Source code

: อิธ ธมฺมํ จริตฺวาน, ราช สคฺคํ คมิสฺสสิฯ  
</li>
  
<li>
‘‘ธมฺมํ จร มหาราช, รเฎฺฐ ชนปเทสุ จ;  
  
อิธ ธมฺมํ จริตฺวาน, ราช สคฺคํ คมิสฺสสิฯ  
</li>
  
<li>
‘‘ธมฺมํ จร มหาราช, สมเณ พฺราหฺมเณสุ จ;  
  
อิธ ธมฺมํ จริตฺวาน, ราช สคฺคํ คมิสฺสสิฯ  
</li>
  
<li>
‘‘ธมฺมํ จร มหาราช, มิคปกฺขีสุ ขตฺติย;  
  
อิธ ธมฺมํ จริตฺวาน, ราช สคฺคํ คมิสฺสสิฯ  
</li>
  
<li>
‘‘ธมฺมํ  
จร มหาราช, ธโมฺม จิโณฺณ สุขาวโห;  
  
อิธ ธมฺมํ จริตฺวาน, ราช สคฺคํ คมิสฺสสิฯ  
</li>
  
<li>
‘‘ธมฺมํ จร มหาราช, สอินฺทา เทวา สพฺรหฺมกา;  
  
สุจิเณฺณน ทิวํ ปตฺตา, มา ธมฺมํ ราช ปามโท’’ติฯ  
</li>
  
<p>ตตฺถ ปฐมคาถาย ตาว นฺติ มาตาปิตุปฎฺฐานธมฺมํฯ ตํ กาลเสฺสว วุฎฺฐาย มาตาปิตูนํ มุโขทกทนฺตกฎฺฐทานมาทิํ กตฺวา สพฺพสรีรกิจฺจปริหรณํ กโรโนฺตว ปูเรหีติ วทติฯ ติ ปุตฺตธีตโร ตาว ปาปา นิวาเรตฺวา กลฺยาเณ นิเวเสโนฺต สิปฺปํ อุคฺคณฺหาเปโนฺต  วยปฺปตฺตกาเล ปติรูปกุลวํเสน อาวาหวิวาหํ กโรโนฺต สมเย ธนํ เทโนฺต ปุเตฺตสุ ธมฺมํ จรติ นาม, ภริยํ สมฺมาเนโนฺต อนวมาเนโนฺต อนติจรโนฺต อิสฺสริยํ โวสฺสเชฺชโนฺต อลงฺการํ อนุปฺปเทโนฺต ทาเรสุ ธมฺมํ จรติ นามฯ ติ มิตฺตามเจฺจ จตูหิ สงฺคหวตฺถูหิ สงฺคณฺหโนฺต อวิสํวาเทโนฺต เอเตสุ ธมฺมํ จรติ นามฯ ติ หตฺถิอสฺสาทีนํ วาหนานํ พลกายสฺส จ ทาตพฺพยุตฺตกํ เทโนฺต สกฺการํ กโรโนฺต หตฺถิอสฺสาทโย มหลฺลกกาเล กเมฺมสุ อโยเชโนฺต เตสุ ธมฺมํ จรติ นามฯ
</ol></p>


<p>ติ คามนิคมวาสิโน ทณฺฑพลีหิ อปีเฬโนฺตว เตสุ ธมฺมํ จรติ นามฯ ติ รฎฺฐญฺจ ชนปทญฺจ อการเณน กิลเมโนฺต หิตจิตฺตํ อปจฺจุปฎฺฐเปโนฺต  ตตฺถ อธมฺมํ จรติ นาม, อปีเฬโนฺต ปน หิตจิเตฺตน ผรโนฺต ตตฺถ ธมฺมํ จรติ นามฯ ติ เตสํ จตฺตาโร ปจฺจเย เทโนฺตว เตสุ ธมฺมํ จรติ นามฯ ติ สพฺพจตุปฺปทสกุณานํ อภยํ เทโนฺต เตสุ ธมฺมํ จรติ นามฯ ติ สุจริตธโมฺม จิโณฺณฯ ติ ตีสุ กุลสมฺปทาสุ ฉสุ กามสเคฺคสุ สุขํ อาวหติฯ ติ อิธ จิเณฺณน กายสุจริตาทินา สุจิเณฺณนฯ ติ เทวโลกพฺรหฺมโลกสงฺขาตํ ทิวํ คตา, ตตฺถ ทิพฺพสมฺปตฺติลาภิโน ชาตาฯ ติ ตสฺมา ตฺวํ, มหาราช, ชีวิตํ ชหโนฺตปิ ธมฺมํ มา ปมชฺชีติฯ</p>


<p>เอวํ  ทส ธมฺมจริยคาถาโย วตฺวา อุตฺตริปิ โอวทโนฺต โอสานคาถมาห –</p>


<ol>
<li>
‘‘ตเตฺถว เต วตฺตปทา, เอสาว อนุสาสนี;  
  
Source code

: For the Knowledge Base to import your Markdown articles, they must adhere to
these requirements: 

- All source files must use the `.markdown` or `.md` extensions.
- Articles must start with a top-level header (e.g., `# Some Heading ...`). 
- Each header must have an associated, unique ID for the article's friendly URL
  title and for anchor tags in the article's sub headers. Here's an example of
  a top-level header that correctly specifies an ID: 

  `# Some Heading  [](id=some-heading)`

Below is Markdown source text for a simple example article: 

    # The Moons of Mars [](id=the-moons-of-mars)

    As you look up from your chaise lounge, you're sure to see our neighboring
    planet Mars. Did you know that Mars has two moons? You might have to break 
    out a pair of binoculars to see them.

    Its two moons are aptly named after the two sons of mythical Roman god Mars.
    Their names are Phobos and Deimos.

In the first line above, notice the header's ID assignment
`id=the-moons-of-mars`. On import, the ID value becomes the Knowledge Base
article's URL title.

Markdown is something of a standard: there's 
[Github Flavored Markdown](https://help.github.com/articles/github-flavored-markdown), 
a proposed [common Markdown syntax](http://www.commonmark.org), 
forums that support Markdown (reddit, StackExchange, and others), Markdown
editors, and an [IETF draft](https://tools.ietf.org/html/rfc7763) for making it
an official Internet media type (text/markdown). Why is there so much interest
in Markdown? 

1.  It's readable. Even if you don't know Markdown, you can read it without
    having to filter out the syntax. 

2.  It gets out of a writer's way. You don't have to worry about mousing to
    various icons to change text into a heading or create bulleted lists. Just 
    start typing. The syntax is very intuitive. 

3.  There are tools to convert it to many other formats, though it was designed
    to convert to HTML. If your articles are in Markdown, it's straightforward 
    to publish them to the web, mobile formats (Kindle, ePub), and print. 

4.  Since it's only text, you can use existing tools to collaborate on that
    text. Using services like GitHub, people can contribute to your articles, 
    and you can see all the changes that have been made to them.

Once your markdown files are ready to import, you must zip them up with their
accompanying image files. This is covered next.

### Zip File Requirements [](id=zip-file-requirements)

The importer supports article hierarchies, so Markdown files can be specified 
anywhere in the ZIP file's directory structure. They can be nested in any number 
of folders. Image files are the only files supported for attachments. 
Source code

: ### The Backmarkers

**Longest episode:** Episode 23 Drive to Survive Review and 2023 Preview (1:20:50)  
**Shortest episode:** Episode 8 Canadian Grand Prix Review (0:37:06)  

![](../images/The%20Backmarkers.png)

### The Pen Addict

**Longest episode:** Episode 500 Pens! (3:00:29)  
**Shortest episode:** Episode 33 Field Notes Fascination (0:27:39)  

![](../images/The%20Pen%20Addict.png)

........

◆ **WORK TO COMPLETE**
Return the source text of each record above, line for line, without changing a single character.

◆ **WRITTEN SOLUTION**
Source code

: อิธ ธมฺมํ จริตฺวาน, ราช สคฺคํ คมิสฺสสิฯ  
</li>
  
<li>
‘‘ธมฺมํ จร มหาราช, รเฎฺฐ ชนปเทสุ จ;  
  
อิธ ธมฺมํ จริตฺวาน, ราช สคฺคํ คมิสฺสสิฯ  
</li>
  
<li>
‘‘ธมฺมํ จร มหาราช, สมเณ พฺราหฺมเณสุ จ;  
  
อิธ ธมฺมํ จริตฺวาน, ราช สคฺคํ คมิสฺสสิฯ  
</li>
  
<li>
‘‘ธมฺมํ จร มหาราช, มิคปกฺขีสุ ขตฺติย;  
  
อิธ ธมฺมํ จริตฺวาน, ราช สคฺคํ คมิสฺสสิฯ  
</li>
  
<li>
‘‘ธมฺมํ  
จร มหาราช, ธโมฺม จิโณฺณ สุขาวโห;  
  
อิธ ธมฺมํ จริตฺวาน, ราช สคฺคํ คมิสฺสสิฯ  
</li>
  
<li>
‘‘ธมฺมํ จร มหาราช, สอินฺทา เทวา สพฺรหฺมกา;  
  
สุจิเณฺณน ทิวํ ปตฺตา, มา ธมฺมํ ราช ปามโท’’ติฯ  
</li>
  
<p>ตตฺถ ปฐมคาถาย ตาว นฺติ มาตาปิตุปฎฺฐานธมฺมํฯ ตํ กาลเสฺสว วุฎฺฐาย มาตาปิตูนํ มุโขทกทนฺตกฎฺฐทานมาทิํ กตฺวา สพฺพสรีรกิจฺจปริหรณํ กโรโนฺตว ปูเรหีติ วทติฯ ติ ปุตฺตธีตโร ตาว ปาปา นิวาเรตฺวา กลฺยาเณ นิเวเสโนฺต สิปฺปํ อุคฺคณฺหาเปโนฺต  วยปฺปตฺตกาเล ปติรูปกุลวํเสน อาวาหวิวาหํ กโรโนฺต สมเย ธนํ เทโนฺต ปุเตฺตสุ ธมฺมํ จรติ นาม, ภริยํ สมฺมาเนโนฺต อนวมาเนโนฺต อนติจรโนฺต อิสฺสริยํ โวสฺสเชฺชโนฺต อลงฺการํ อนุปฺปเทโนฺต ทาเรสุ ธมฺมํ จรติ นามฯ ติ มิตฺตามเจฺจ จตูหิ สงฺคหวตฺถูหิ สงฺคณฺหโนฺต อวิสํวาเทโนฺต เอเตสุ ธมฺมํ จรติ นามฯ ติ หตฺถิอสฺสาทีนํ วาหนานํ พลกายสฺส จ ทาตพฺพยุตฺตกํ เทโนฺต สกฺการํ กโรโนฺต หตฺถิอสฺสาทโย มหลฺลกกาเล กเมฺมสุ อโยเชโนฺต เตสุ ธมฺมํ จรติ นามฯ
</ol></p>


<p>ติ คามนิคมวาสิโน ทณฺฑพลีหิ อปีเฬโนฺตว เตสุ ธมฺมํ จรติ นามฯ ติ รฎฺฐญฺจ ชนปทญฺจ อการเณน กิลเมโนฺต หิตจิตฺตํ อปจฺจุปฎฺฐเปโนฺต  ตตฺถ อธมฺมํ จรติ นาม, อปีเฬโนฺต ปน หิตจิเตฺตน ผรโนฺต ตตฺถ ธมฺมํ จรติ นามฯ ติ เตสํ จตฺตาโร ปจฺจเย เทโนฺตว เตสุ ธมฺมํ จรติ นามฯ ติ สพฺพจตุปฺปทสกุณานํ อภยํ เทโนฺต เตสุ ธมฺมํ จรติ นามฯ ติ สุจริตธโมฺม จิโณฺณฯ ติ ตีสุ กุลสมฺปทาสุ ฉสุ กามสเคฺคสุ สุขํ อาวหติฯ ติ อิธ จิเณฺณน กายสุจริตาทินา สุจิเณฺณนฯ ติ เทวโลกพฺรหฺมโลกสงฺขาตํ ทิวํ คตา, ตตฺถ ทิพฺพสมฺปตฺติลาภิโน ชาตาฯ ติ ตสฺมา ตฺวํ, มหาราช, ชีวิตํ ชหโนฺตปิ ธมฺมํ มา ปมชฺชีติฯ</p>


<p>เอวํ  ทส ธมฺมจริยคาถาโย วตฺวา อุตฺตริปิ โอวทโนฺต โอสานคาถมาห –</p>


<ol>
<li>
‘‘ตเตฺถว เต วตฺตปทา, เอสาว อนุสาสนี;  
  
Source code

: For the Knowledge Base to import your Markdown articles, they must adhere to
these requirements: 

- All source files must use the `.markdown` or `.md` extensions.
- Articles must start with a top-level header (e.g., `# Some Heading ...`). 
- Each header must have an associated, unique ID for the article's friendly URL
  title and for anchor tags in the article's sub headers. Here's an example of
  a top-level header that correctly specifies an ID: 

  `# Some Heading  [](id=some-heading)`

Below is Markdown source text for a simple example article: 

    # The Moons of Mars [](id=the-moons-of-mars)

    As you look up from your chaise lounge, you're sure to see our neighboring
    planet Mars. Did you know that Mars has two moons? You might have to break 
    out a pair of binoculars to see them.

    Its two moons are aptly named after the two sons of mythical Roman god Mars.
    Their names are Phobos and Deimos.

In the first line above, notice the header's ID assignment
`id=the-moons-of-mars`. On import, the ID value becomes the Knowledge Base
article's URL title.

Markdown is something of a standard: there's 
[Github Flavored Markdown](https://help.github.com/articles/github-flavored-markdown), 
a proposed [common Markdown syntax](http://www.commonmark.org), 
forums that support Markdown (reddit, StackExchange, and others), Markdown
editors, and an [IETF draft](https://tools.ietf.org/html/rfc7763) for making it
an official Internet media type (text/markdown). Why is there so much interest
in Markdown? 

1.  It's readable. Even if you don't know Markdown, you can read it without
    having to filter out the syntax. 

2.  It gets out of a writer's way. You don't have to worry about mousing to
    various icons to change text into a heading or create bulleted lists. Just 
    start typing. The syntax is very intuitive. 

3.  There are tools to convert it to many other formats, though it was designed
    to convert to HTML. If your articles are in Markdown, it's straightforward 
    to publish them to the web, mobile formats (Kindle, ePub), and print. 

4.  Since it's only text, you can use existing tools to collaborate on that
    text. Using services like GitHub, people can contribute to your articles, 
    and you can see all the changes that have been made to them.

Once your markdown files are ready to import, you must zip them up with their
accompanying image files. This is covered next.

### Zip File Requirements [](id=zip-file-requirements)

The importer supports article hierarchies, so Markdown files can be specified 
anywhere in the ZIP file's directory structure. They can be nested in any number 
of folders. Image files are the only files supported for attachments. 
Source code

: ### The Backmarkers

**Longest episode:** Episode 23 Drive to Survive Review and 2023 Preview (1:20:50)  
**Shortest episode:** Episode 8 Canadian Grand Prix Review (0:37:06)  

![](../images/The%20Backmarkers.png)

### The Pen Addict

**Longest episode:** Episode 500 Pens! (3:00:29)  
**Shortest episode:** Episode 33 Field Notes Fascination (0:27:39)  

![](../images/The%20Pen%20Addict.png)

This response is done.